Timing and process. The offer must be announced by a press release containing basic terms and a hyperlink to offer documents by 10:00 a.m., Eastern Time, on the commencement date. Any changes to the percentage of principal amount sought (other than acceptance for payment of an additional amount of securities not exceeding two percent of the subject class or series) or consideration offered must be announced by 9:00 a.m., Eastern Time, on the third business day before expiration, and other material changes must be announced by 9:00 a.m., Eastern Time, on the second business day before expiration. In addition, payment of consideration may be made only promptly after expiration of the offer, and the offer must provide withdrawal rights exercisable (i) at least until the earlier of (a) the expiration date and (b) if the offer is extended, the tenth business day after commencement, and (ii) if the offer has not been consummated within 60 business days of commencement, at any time thereafter.

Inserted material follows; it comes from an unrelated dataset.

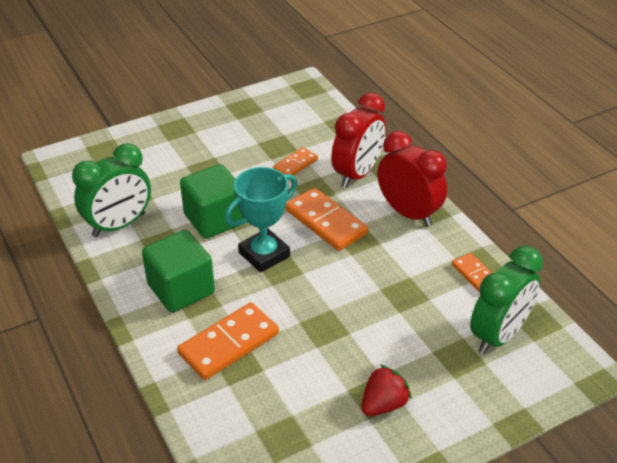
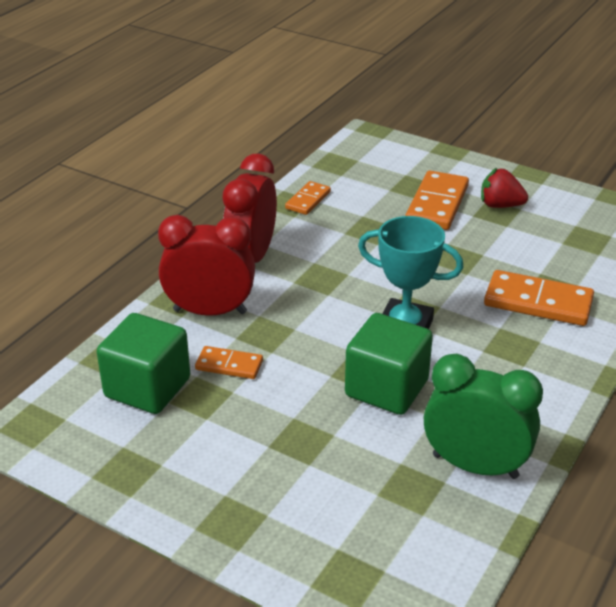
camera: 120 degrees left, 5 degrees down
green cube [142,230,215,312] -> green cube moved to [97,313,190,414]
orange domino [286,188,369,251] -> orange domino moved to [405,171,469,230]
green clock [470,246,543,354] -> none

Issuers and holders should evaluate and update their execution procedures and timelines to account for the conditions laid out in the Order. The Order enables broader access to five-business-day debt tender and exchange offers—including for non-rated and non-investment-grade issuers that may not have qualified under the earlier no-action framework—and holders of non-convertible debt securities should be aware that tender and exchange offers may now expire in as few as five business days.
The expedited timeline contemplated by the Order can be used by issuers to help achieve their debt management objectives, provided that issuers pay close attention to the Order’s timing requirements and any relevant disqualifying events. With shorter execution timelines, issuers now will benefit from reduced exposure to interest rate movements and market volatility between announcement and settlement of many debt tender offers.
If you have any questions concerning the material discussed in this client alert, please contact the following members of our Securities and Capital Markets and Mergers and Acquisitions practices.
[1] For additional information on the April 2026 exemptive order, see Covington’s client alert linked here.
[2] The Order defines “Eligible Exchange Offer Participants” as qualified institutional buyers (as defined in Rule 144A under the Securities Act), non-U.S. persons (within the meaning of Regulation S under the Securities Act) and/or institutional accredited investors (within the meaning of Rule 163B(c)(2) under the Securities Act).
[3] In the case of an offer of Qualified Debt Securities, the interest rate or the spread used for determining the interest rate may be announced at the commencement of the offer as a range of not more than 50 basis points, as long as the final interest rate or spread is announced by 9:00 a.m., Eastern Time, on the business day prior to the expiration date of the offer.